### PROVIDED PASSAGE

But the tech entrepreneur and former chief technology officer for New York City says that she found “it was a hindrance when I moved to the management side”.

The experience of Ms Tantoco, who has also held senior tech roles in banking, is reflected in the low rate of ethnic minorities that hold leadership positions.

In the US, this is 17 per cent, while in the UK the share is even lower at just 2.6 per cent, according to a 2018 report by Colorintech, a non-profit working to promote inclusion in the UK’s digital economy.

“When you want to advance to become a managing director or run a business unit, that’s when they want to look for someone who looks like a CTO,” says Ms Tantoco. “And I’ve been told I don’t look like a CTO, whatever that means.”

When it comes to employment at all levels in the tech business, the UK performs better than the rest of industry. Of those in digital technology jobs, 15 per cent are of black, Asian or minority ethnic backgrounds, according to the 2018 Tech Nation report. Across all UK jobs, that figure is only 10 per cent.

Meanwhile, the US still has work to do. Black employees account for almost 12 per cent of the workforce but less than 8 per cent of computer and maths workers, according to the Brookings Institution, a think-tank. And while Hispanics make up almost 17 per cent of all workers, fewer than 7 per cent are computer and maths workers.

The gaps extend beyond Silicon Valley, says Mark Muro, senior fellow and policy director of Brookings’ Metropolitan Policy Programme. “We see under-representation of racial and ethnic groups both in the high-end digital areas but also in mid-tech,” he says, referring to the IT jobs in all sectors of the economy.

Nevertheless, Dion McKenzie, Colorintech’s co-founder and an investor in both UK and US companies, believes the US is ahead of the UK when it comes to addressing the under-representation of ethnic minorities in tech.

### WORK ITEM A
Rewrite the chart listing that follows with "chart" changed to "graph", keeping everything else the same. Leave the pictures out.
The listing that comes next has no connection to the passage on ethnic minorities in tech.

### DATASET RECORDS

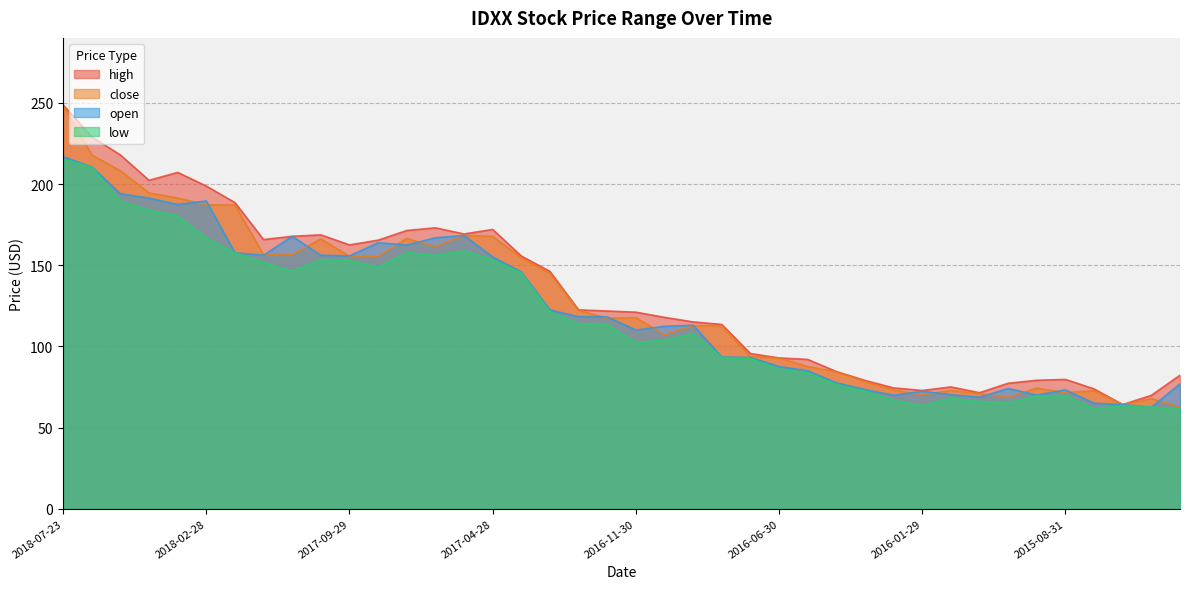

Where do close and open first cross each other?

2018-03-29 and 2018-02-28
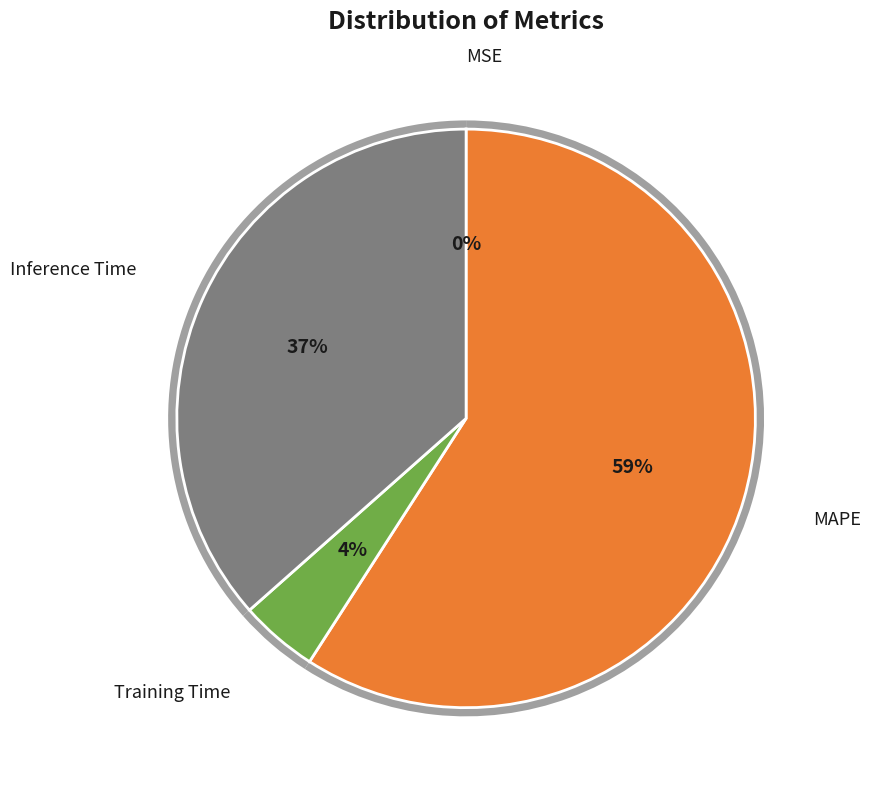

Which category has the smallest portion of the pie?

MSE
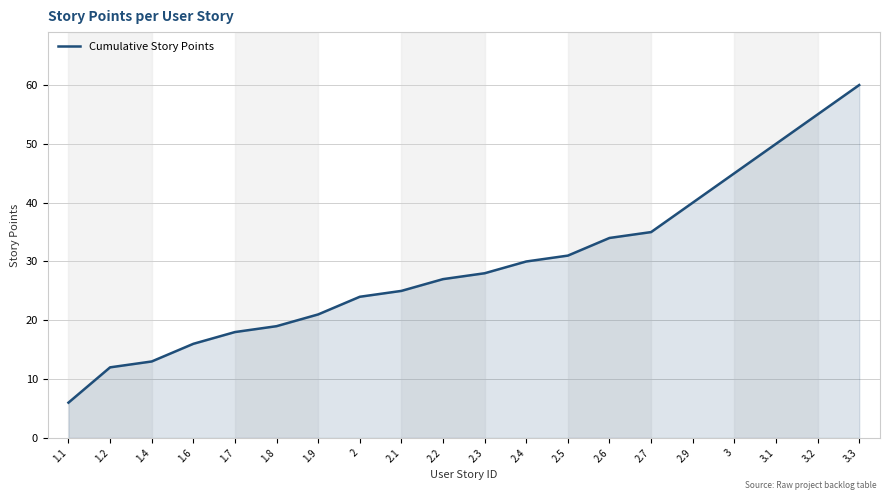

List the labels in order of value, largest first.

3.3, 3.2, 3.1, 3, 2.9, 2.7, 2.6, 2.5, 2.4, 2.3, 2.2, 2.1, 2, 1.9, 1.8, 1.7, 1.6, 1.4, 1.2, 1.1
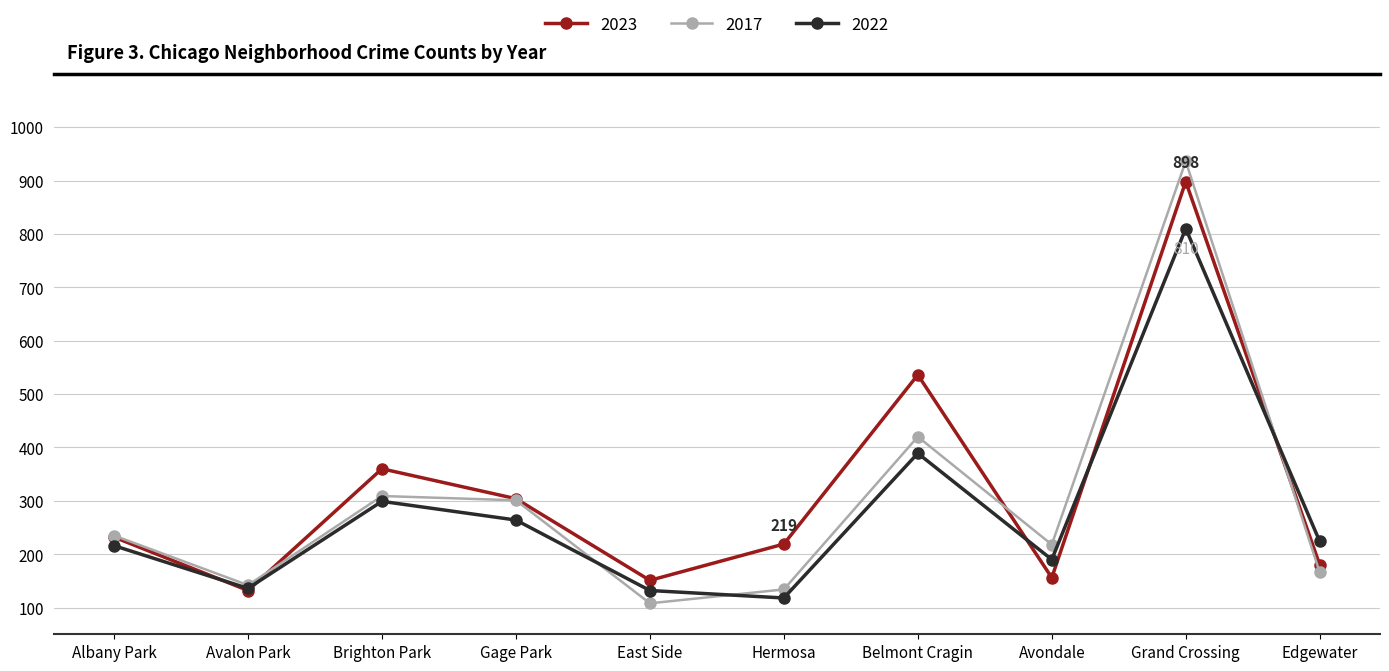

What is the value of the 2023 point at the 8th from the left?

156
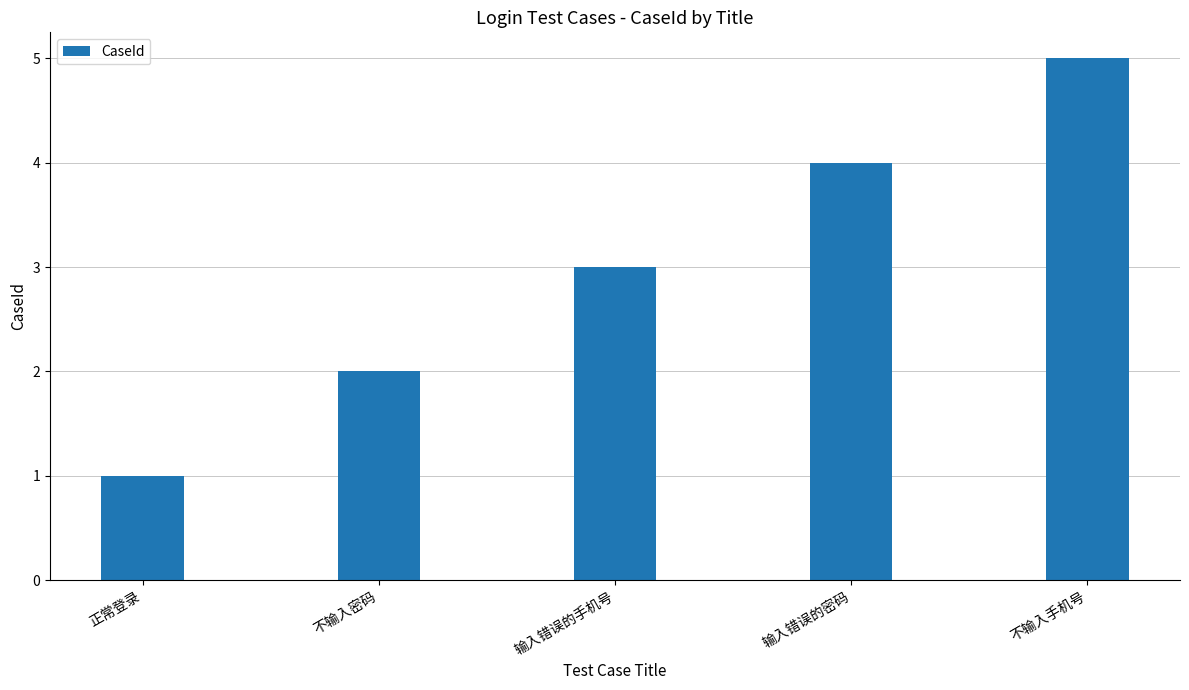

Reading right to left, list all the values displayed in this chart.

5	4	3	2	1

### WORK ITEM B
In the passage on ethnic minorities in tech, what share of UK digital technology jobs is held by people of black, Asian or minority ethnic backgrounds?

### WORKED SOLUTION A
Where do close and open first cross each other?

2018-03-29 and 2018-02-28

Which category has the smallest portion of the pie?

MSE

List the labels in order of value, largest first.

3.3, 3.2, 3.1, 3, 2.9, 2.7, 2.6, 2.5, 2.4, 2.3, 2.2, 2.1, 2, 1.9, 1.8, 1.7, 1.6, 1.4, 1.2, 1.1

What is the value of the 2023 point at the 8th from the left?

156

Reading right to left, list all the values displayed in this graph.

5	4	3	2	1

### WORKED SOLUTION B
15 percent, according to the 2018 Tech Nation report.